Task requirements: "neck" is the word to look for; say how many lines of the listing below contain it, and nothing else.

---------- Data for the task

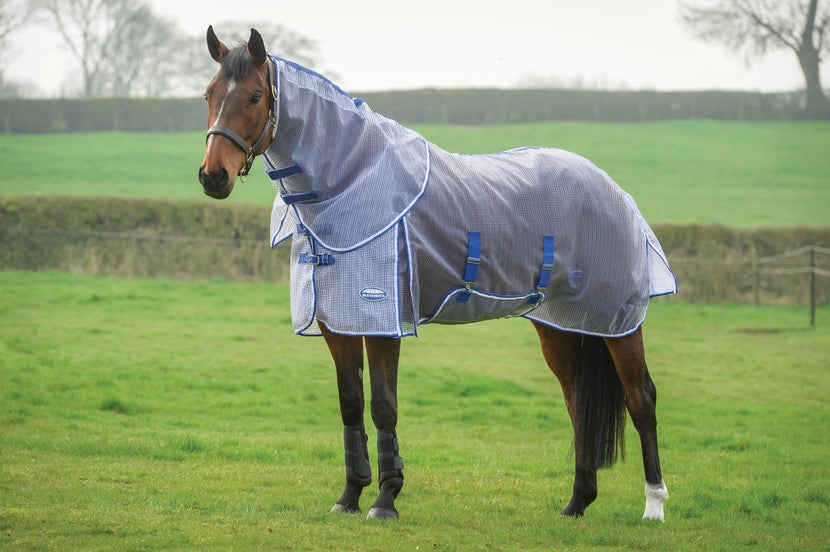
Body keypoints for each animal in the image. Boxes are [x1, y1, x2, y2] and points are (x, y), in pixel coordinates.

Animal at [200, 27, 676, 520]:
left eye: (255, 96)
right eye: (209, 94)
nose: (213, 176)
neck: (350, 183)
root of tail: (614, 190)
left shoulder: (385, 323)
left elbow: (384, 407)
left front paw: (386, 501)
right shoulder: (338, 322)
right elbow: (351, 406)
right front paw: (349, 497)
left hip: (617, 322)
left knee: (641, 398)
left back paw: (653, 506)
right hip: (561, 326)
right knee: (578, 402)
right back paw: (577, 502)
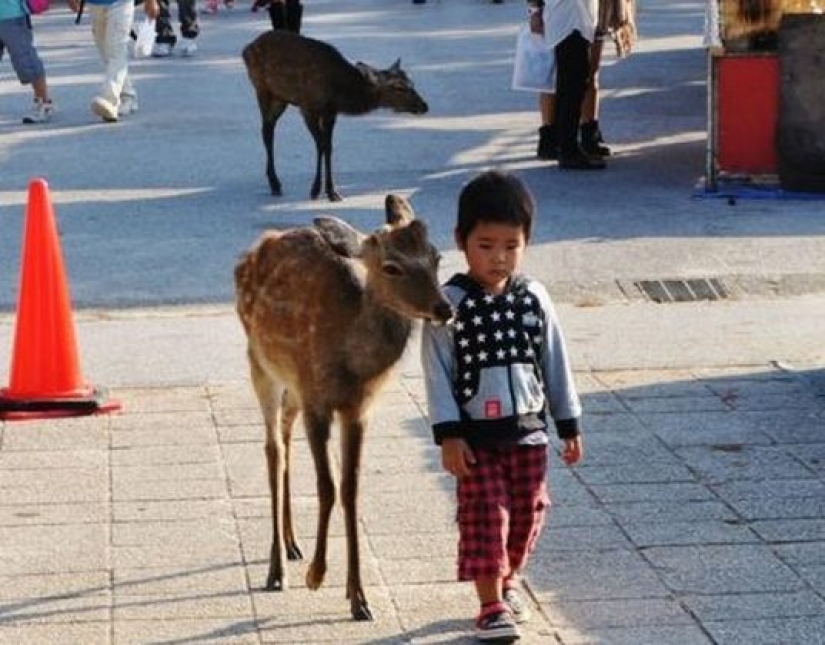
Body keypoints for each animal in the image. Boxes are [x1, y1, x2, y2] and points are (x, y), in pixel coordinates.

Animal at [232, 192, 450, 620]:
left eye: (436, 257)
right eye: (392, 266)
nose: (445, 309)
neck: (352, 364)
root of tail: (251, 253)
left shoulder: (358, 409)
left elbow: (351, 489)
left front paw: (359, 598)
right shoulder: (318, 400)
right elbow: (327, 487)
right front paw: (317, 576)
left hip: (293, 387)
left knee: (285, 435)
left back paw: (292, 544)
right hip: (260, 364)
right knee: (273, 449)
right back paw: (277, 568)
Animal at [241, 30, 428, 200]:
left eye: (412, 83)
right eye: (398, 87)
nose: (424, 106)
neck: (338, 91)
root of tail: (246, 49)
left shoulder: (331, 112)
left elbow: (329, 147)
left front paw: (332, 191)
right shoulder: (307, 107)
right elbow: (321, 145)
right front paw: (316, 190)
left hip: (280, 97)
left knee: (268, 129)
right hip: (263, 90)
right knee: (267, 132)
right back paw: (275, 184)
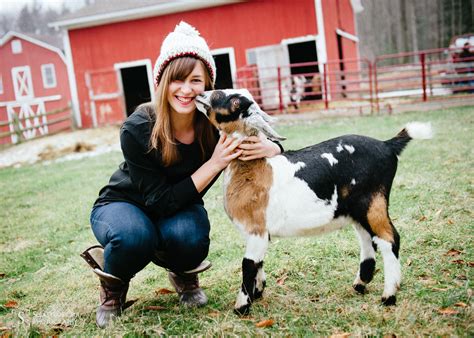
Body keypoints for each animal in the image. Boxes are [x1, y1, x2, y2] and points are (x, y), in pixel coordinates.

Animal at [194, 88, 432, 316]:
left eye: (234, 102)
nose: (201, 94)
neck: (253, 168)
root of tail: (388, 146)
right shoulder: (258, 234)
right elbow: (259, 262)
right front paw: (258, 292)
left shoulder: (256, 229)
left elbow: (248, 264)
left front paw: (242, 307)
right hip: (358, 208)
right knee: (367, 239)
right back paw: (360, 284)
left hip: (373, 201)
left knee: (389, 239)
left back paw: (388, 296)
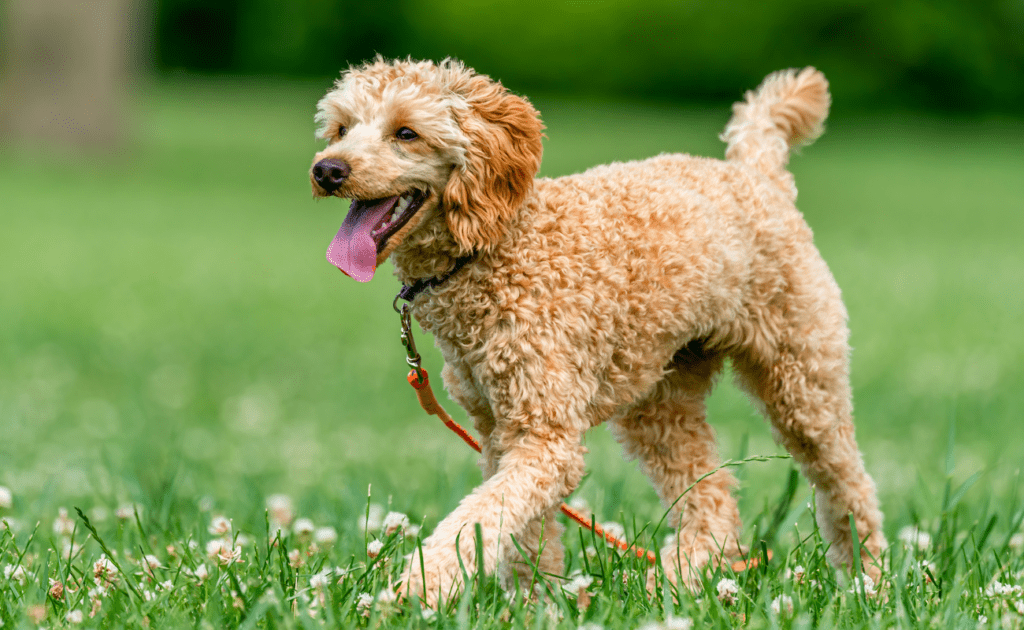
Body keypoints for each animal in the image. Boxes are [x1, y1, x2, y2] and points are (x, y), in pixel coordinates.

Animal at [307, 59, 884, 606]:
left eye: (406, 133)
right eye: (340, 129)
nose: (327, 169)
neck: (498, 247)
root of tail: (757, 173)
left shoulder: (544, 435)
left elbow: (480, 518)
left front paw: (418, 589)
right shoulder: (500, 431)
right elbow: (521, 532)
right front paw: (535, 602)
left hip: (802, 375)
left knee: (848, 483)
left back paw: (868, 581)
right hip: (661, 399)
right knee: (714, 497)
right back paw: (676, 582)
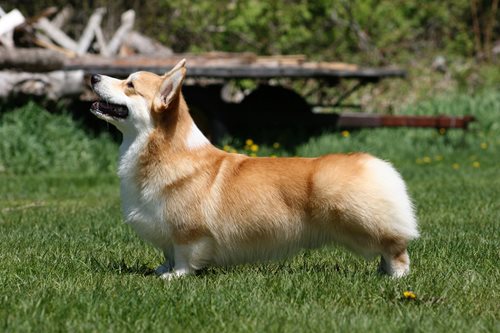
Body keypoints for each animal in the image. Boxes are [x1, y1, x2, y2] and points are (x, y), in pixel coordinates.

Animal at [90, 59, 418, 278]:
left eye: (130, 85)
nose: (93, 76)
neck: (162, 151)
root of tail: (375, 164)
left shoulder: (188, 233)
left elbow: (183, 257)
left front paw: (174, 277)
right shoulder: (165, 233)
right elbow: (167, 252)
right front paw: (161, 269)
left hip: (360, 224)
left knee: (396, 248)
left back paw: (396, 277)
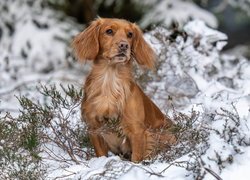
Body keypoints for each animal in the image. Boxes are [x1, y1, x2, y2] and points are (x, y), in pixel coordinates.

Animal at [72, 17, 176, 162]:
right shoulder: (94, 128)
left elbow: (136, 159)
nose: (124, 45)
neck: (110, 81)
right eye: (109, 31)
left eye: (130, 34)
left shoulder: (137, 131)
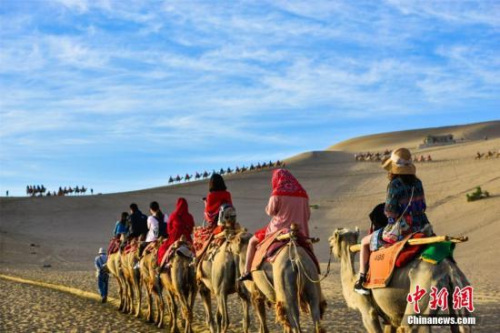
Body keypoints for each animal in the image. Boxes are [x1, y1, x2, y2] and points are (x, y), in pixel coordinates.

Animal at [328, 227, 472, 330]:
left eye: (333, 238)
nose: (328, 241)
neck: (352, 280)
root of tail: (449, 269)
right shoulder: (390, 318)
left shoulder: (367, 310)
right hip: (460, 294)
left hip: (424, 290)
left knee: (410, 325)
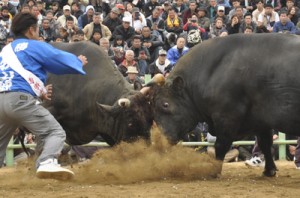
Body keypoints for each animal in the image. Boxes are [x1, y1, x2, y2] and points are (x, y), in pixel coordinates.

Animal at [148, 33, 300, 176]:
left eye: (165, 104)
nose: (161, 139)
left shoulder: (226, 116)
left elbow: (221, 144)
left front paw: (214, 170)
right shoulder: (260, 120)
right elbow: (265, 143)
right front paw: (269, 170)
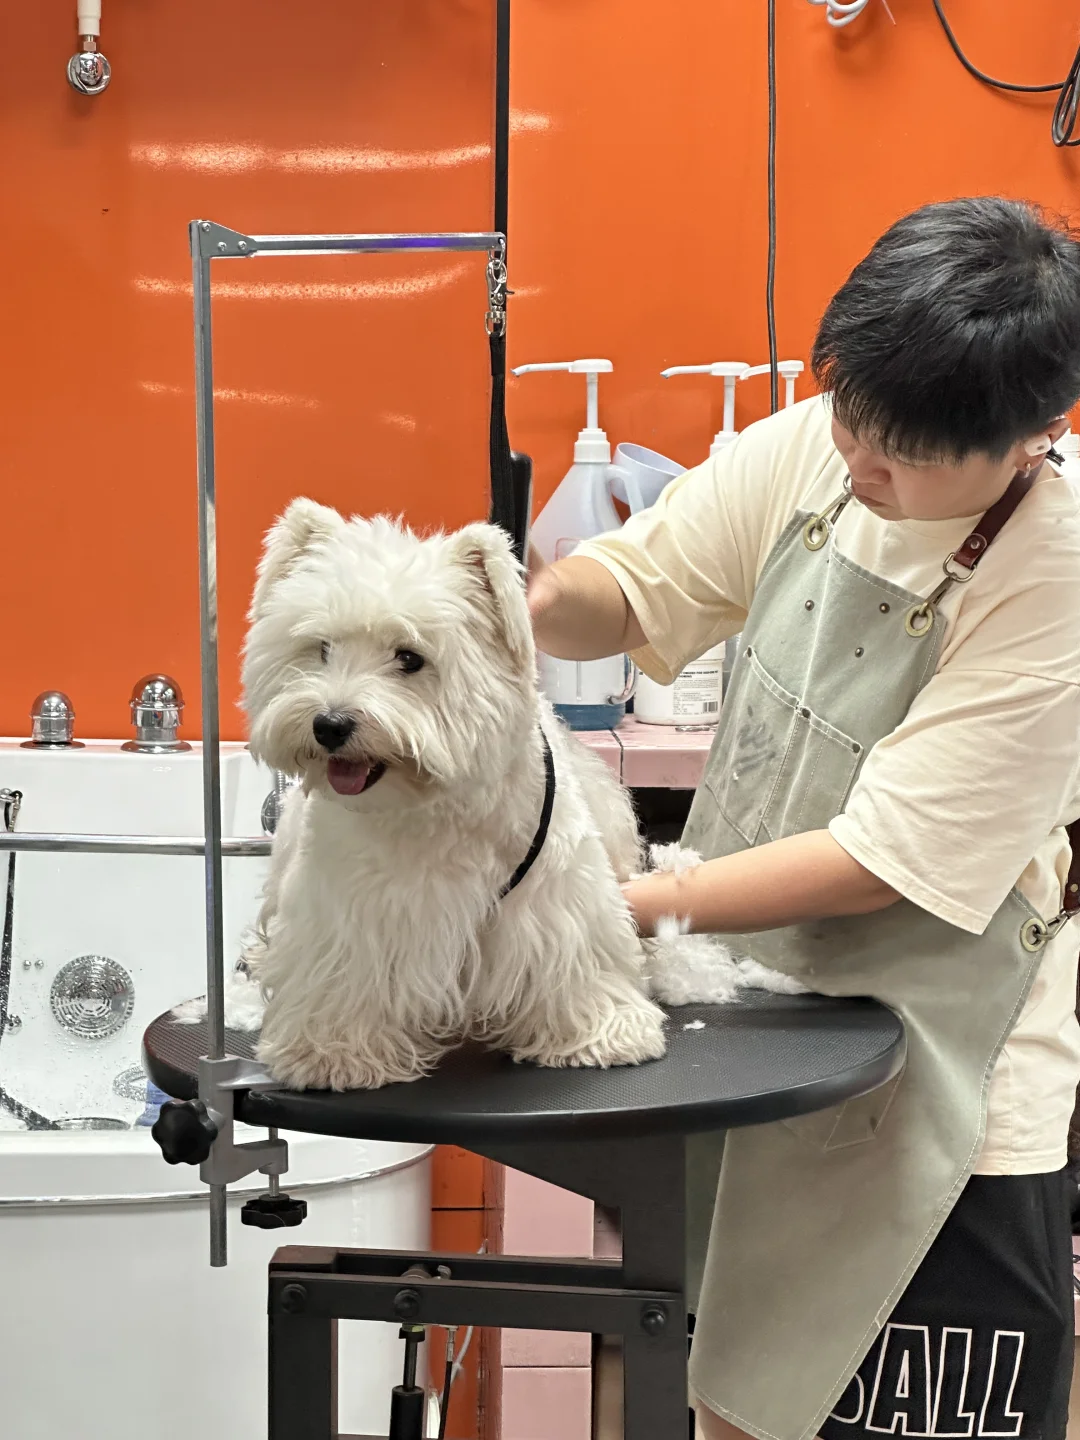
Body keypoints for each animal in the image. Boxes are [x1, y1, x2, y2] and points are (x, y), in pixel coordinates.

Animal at [175, 501, 801, 1091]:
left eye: (410, 657)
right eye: (320, 648)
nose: (329, 724)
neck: (431, 808)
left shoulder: (557, 908)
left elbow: (577, 969)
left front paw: (599, 1034)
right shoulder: (349, 918)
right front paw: (334, 1053)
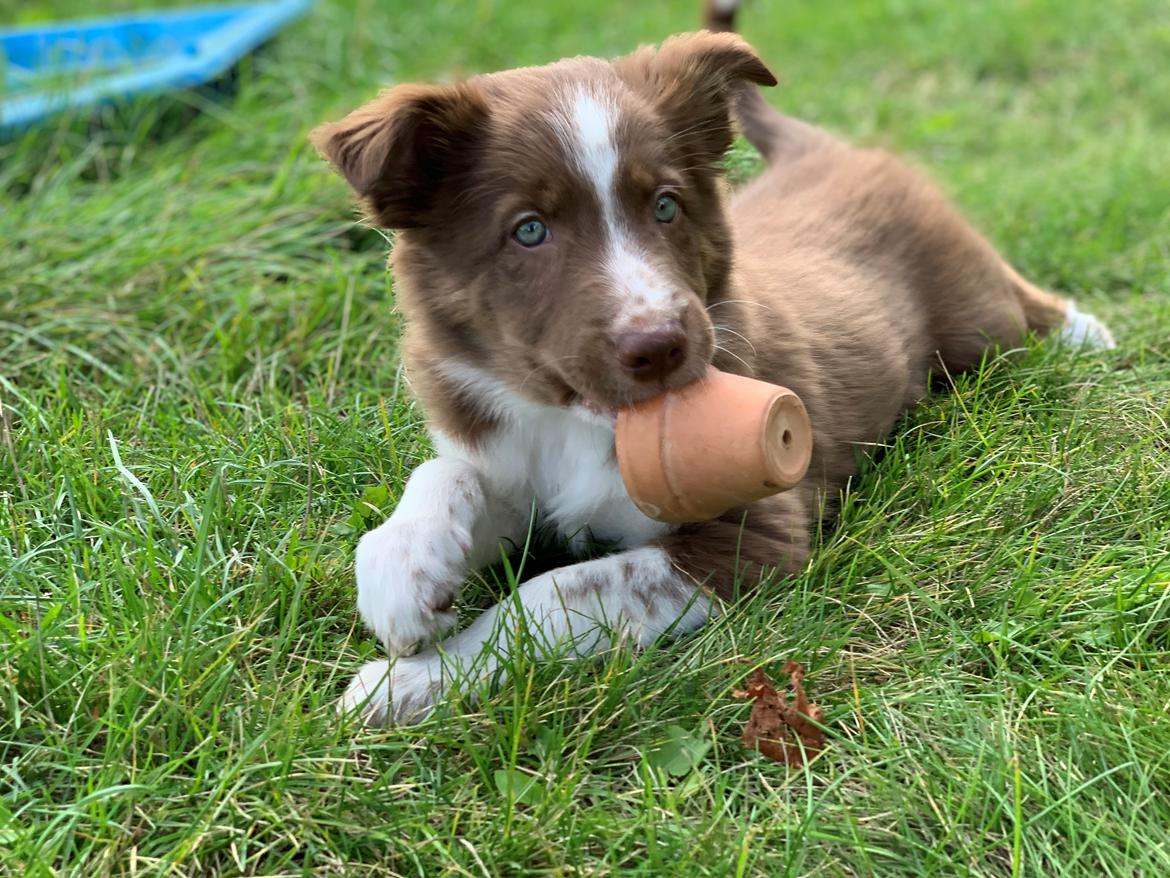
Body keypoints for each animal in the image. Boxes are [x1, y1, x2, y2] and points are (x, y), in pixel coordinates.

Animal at [311, 1, 1113, 730]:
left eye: (666, 206)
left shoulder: (753, 539)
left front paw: (411, 679)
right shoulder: (507, 455)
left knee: (1020, 307)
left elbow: (557, 593)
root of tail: (823, 151)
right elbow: (447, 474)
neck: (572, 421)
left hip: (978, 316)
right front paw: (403, 577)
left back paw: (1089, 333)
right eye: (529, 231)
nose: (660, 344)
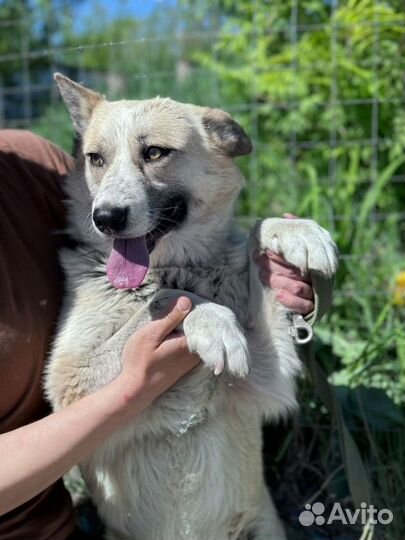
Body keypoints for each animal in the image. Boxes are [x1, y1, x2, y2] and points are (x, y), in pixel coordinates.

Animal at [45, 73, 338, 540]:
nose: (105, 217)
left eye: (154, 152)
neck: (176, 268)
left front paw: (296, 233)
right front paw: (214, 321)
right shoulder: (68, 384)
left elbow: (256, 229)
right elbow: (169, 298)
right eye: (96, 158)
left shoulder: (266, 376)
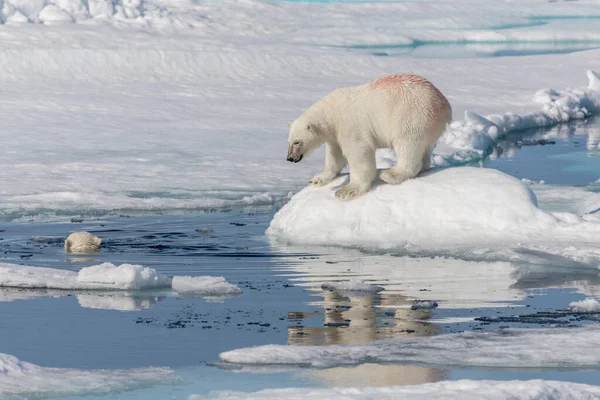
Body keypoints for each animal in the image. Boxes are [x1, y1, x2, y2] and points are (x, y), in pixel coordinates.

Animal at [286, 73, 450, 200]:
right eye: (289, 142)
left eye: (297, 142)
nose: (290, 158)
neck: (332, 112)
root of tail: (445, 104)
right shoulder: (335, 135)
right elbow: (335, 156)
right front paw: (316, 179)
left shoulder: (350, 125)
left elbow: (359, 152)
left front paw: (346, 190)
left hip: (412, 114)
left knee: (407, 143)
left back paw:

--------------------

Answer to this problem: 12